12. The testimony of hostile witnesses who became Christians, i.e., St. Paul.

   And yet, over the years, people have not come to believe because of reasons. It is because they have experienced the gift of a living relationship with the one true living God in Jesus Christ.

   Sally and I didn’t know what retirement would look like. I just knew that I was 70 and it was time. And as it happened, I began having a number of health challenges right after my retirement, so it was the right time to retire from regular parish ministry.

   Shortly before I retired, however, I had a dream.

   Small, local, craft breweries were getting really popular, and I dreamt that I was pitching an idea for investors. A small group had gathered to listen, and I was explaining that craft breweries were popular right then, but that those drinkers would get older, and their tastes would change, and they would be able to afford more, but that they would still want something that seemed exclusive, known only to a few. More people were coming over to listen.

   I proposed that whisky would be the next big thing. More people came, and they were getting excited.

   I said that the next big thing would be small batch, local, craft whisky distilleries. And by now there was a huge crown in front of me and they were shouting, “Take-my-money!”

   Suddenly, I woke up and I woke Sally up and I said, “Sally, I know what we’re going to do in retirement!”

   “What?”, she said, half-awake.

   “We’re going to be bootleggers!”

   Well, that didn’t happen. 😊

   Our lives are centered instead in true joy that endures.

   Those are the difference between “Rise!” and “He is Risen!”

   How do we convey the most important news in history to our generation when it has no felt need?

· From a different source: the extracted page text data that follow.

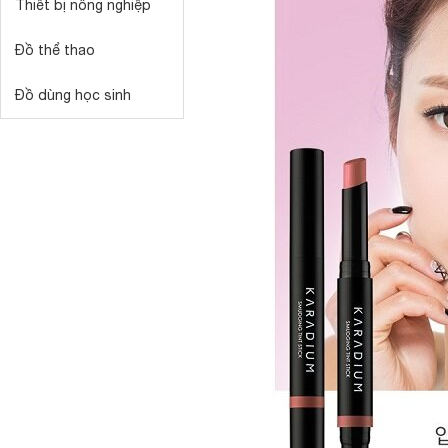
Thiết bị nông nghiệp
Đồ thể thao
Đồ dùng học sinh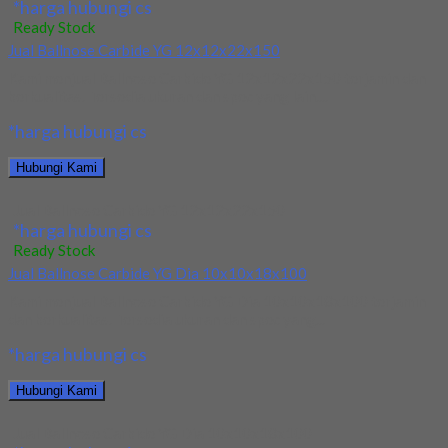
*harga hubungi cs
Ready Stock
Jual Ballnose Carbide YG 12x12x22x150
Kami menjual Ballnose Carbide YG 12x12x22x150 terjamin dan
berkualitas. Tersedia ukuran dan spec yang lain....
*harga hubungi cs
Hubungi Kami
Jual Ballnose Carbide YG 12x12x22x150
*harga hubungi cs
Ready Stock
Jual Ballnose Carbide YG Dia 10x10x18x100
Kami menjual Ballnose Carbide YG Dia 10x10x18x100 terjamin
dan berkualitas. Tersedia ukuran dan spec yang...
*harga hubungi cs
Hubungi Kami
Jual Ballnose Carbide YG Dia 10x10x18x100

A start would be to tell the world that it needs Jesus more than it needs whiskey, or anything else that the world tries to put in the place of God.

   What Jesus has done for us in his death and resurrection is not mystery. It is revealed in our Gospel reading for today, in John 20. We have been reconciled to God. We have been given life in Jesus’ name, his true self. Life that really is life.

   Jesus gave his life for us when we were still sinners, separated from God, to reconcile us to God. He proved that his death could do that, because he is God; he validated his work on the cross, when he took his life back again at his resurrection.

   That is our story, too. Our story, the one we have to tell, is a story about God’s love for us.

   Blessed are those who know their need of a savior.

   And blessed are those who have not seen and yet have come to believe.

   They will rise, as Jesus is risen!

   The vast emptiness of space is filled with the glory of God!

   Christ is Risen! He is Risen, Indeed! Alleluia!